# TEXT TO READ
☆ ☆ ☆ ☆ ☆

My current project is my thesis which I am trying very hard to divest myself from the idea that it has to be perfect and has to be a book because frankly writing a book is exhausting and I’m just finding new ways to push through exhaustion and still get better everyday. On Aimee’s advice I have been trying to think less about the whole project and more just focusing on a little neighborhood of things in my writing that I wish were sharper. On that front I have really been trying to stretch my landscape descriptions (Aimee is vindicated on this as she has been telling me for years that I should flex myself a little harder on this front). I also have just been working, as I will for the rest of my life, to be a more expansive reader. The very vague vision of what my thesis is pulling me towards is taking from a lot of sources and I imagine can only be sharpened by reading more.

☆ ☆ ☆ ☆ ☆

# EXCERPTED DATA
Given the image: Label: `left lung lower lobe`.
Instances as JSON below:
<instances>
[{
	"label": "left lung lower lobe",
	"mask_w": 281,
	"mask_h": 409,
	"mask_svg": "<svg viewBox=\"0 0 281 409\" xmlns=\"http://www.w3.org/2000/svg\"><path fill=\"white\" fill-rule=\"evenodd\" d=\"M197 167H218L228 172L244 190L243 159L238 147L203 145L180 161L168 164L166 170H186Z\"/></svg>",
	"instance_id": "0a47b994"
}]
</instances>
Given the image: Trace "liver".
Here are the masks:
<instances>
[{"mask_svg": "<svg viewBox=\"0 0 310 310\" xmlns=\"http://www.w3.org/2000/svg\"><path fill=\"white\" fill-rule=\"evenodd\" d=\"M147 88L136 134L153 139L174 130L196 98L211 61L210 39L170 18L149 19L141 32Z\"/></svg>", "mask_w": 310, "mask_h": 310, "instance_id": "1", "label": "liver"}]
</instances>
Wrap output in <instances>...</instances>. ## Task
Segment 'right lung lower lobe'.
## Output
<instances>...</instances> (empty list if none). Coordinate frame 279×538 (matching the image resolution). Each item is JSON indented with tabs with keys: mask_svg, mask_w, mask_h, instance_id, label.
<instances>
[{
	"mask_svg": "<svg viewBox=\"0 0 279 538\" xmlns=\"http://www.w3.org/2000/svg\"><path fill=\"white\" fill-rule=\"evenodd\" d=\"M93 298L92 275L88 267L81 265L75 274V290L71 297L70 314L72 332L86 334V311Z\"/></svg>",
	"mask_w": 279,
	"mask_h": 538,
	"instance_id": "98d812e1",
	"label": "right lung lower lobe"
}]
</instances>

☆ ☆ ☆ ☆ ☆

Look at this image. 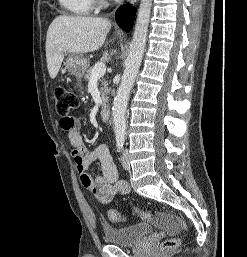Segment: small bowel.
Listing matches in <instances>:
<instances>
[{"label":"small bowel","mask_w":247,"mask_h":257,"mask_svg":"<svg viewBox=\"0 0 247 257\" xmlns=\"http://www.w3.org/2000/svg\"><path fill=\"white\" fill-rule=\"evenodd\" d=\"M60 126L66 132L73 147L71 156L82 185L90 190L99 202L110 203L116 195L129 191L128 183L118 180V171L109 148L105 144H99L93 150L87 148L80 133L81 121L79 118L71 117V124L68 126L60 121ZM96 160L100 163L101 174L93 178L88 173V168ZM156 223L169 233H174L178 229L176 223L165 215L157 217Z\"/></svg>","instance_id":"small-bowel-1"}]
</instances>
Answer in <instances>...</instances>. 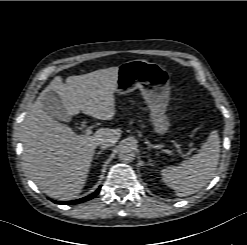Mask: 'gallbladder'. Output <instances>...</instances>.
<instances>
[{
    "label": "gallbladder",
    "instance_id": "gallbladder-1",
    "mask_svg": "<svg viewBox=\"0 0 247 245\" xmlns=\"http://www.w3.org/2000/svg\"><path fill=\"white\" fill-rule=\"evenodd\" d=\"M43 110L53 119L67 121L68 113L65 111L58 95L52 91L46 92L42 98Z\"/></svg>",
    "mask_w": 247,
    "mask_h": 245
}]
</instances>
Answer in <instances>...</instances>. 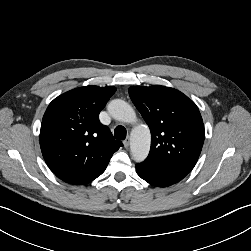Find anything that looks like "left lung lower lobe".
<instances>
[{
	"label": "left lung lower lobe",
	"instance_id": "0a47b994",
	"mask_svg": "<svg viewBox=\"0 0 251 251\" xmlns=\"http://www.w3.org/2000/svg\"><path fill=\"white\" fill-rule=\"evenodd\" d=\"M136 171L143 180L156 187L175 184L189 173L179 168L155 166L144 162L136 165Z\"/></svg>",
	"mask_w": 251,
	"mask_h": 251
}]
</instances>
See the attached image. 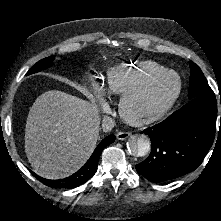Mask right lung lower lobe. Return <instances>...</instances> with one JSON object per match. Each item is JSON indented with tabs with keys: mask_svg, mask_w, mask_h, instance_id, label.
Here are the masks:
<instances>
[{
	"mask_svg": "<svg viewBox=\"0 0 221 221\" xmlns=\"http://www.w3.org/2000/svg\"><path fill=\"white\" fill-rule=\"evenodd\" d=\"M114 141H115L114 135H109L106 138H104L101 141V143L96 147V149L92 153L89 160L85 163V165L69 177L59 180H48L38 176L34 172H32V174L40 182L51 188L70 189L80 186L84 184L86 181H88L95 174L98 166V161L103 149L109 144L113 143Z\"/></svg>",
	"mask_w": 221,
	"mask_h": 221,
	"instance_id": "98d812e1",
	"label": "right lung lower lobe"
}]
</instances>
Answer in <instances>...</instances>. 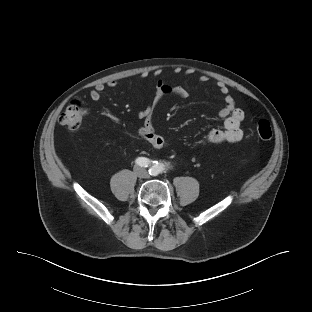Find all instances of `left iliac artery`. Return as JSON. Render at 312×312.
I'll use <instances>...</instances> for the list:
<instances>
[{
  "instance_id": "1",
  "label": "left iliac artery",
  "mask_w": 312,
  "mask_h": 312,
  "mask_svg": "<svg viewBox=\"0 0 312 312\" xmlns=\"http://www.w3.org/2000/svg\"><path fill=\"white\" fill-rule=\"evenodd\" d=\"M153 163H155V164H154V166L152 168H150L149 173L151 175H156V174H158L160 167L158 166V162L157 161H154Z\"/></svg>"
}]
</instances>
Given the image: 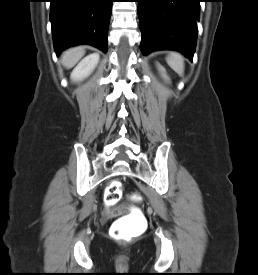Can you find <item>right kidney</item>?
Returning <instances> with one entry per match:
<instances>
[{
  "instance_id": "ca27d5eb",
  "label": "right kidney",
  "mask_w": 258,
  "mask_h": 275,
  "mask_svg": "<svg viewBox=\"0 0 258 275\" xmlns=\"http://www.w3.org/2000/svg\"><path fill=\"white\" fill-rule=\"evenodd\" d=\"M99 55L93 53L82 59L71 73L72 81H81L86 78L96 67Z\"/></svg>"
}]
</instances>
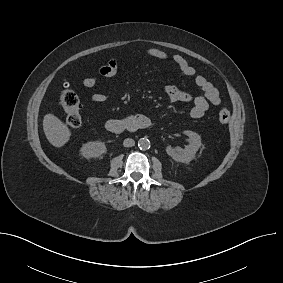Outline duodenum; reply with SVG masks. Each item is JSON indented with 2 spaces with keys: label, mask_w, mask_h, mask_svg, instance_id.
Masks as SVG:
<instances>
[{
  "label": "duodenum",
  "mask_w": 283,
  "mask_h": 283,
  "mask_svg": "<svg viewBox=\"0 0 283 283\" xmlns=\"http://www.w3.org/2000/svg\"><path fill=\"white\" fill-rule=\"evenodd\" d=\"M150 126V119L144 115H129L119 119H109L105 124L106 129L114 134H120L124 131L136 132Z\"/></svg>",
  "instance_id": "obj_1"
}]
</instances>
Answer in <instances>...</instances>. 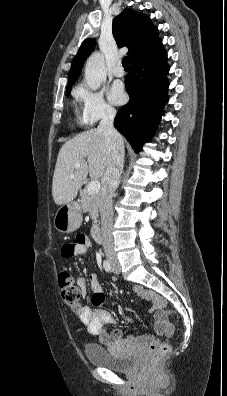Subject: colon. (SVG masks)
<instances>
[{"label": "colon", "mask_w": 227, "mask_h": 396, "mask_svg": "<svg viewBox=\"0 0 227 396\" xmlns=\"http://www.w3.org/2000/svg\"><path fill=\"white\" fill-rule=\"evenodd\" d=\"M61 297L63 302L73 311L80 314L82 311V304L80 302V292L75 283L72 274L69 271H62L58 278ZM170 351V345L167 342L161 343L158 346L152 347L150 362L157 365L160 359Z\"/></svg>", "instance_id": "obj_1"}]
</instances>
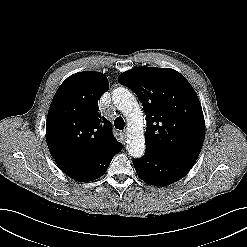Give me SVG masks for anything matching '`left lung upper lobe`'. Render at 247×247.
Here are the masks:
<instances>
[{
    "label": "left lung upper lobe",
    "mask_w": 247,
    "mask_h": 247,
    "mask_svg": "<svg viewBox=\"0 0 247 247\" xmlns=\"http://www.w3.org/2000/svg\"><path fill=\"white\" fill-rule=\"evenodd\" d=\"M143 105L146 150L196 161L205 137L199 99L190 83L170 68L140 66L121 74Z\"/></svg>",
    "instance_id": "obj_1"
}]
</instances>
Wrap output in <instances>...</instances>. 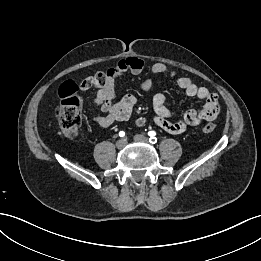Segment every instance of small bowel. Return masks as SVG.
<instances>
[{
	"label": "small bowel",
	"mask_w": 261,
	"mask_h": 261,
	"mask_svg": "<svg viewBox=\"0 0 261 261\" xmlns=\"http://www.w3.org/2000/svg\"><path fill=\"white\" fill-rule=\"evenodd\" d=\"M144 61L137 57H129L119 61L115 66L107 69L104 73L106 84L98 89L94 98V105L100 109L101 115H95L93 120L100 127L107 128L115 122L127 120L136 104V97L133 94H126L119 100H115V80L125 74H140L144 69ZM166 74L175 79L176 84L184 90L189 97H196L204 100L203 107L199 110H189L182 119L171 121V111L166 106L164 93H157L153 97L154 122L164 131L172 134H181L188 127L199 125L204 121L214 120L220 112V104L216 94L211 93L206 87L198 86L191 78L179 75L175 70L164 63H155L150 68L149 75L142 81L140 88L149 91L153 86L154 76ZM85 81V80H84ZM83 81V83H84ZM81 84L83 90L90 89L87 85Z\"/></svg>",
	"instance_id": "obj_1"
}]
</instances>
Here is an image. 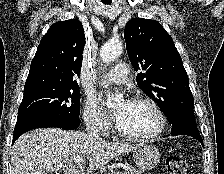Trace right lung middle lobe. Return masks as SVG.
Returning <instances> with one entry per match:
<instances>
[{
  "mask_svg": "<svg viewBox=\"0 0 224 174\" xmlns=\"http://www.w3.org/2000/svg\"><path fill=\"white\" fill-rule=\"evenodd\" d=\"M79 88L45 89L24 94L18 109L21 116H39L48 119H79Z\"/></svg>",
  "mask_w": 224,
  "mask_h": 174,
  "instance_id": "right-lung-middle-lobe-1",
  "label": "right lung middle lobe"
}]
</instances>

☆ ☆ ☆ ☆ ☆

# WHAT IS ASKED
A. In the passage about the writer's thesis, what kind of descriptions has the writer been trying to stretch?
B. Carry on the passage about the writer's thesis from its last sentence.

# PER-TASK ANSWERS
A. Landscape descriptions.

B.
Q: What else are you working on or what future projects do you have in mind?

So, an unintended side effect of Refuse getting picked up when it did was that I still have to turn in a thesis in the Spring...oops. But nah seriously it’s been a really interesting and also very frustrating pivot to try and execute at times. I have been having a lot of work to do on understanding how my particular artistry responds to the completion of a major project.

When I arrived in Oxford I had some unrealistic expectations of wanting to leave with three book manuscripts. That wasn’t the particular strain of wonder that happened and I’m learning to be ok with that. All this to say there is a thesis that is required to be/trending towards book length but it will be a long time until it’s ready to be anything you can hold. A general sketch would say it’s pretty different from Refuse just in the register that it’s delivering its questions to me.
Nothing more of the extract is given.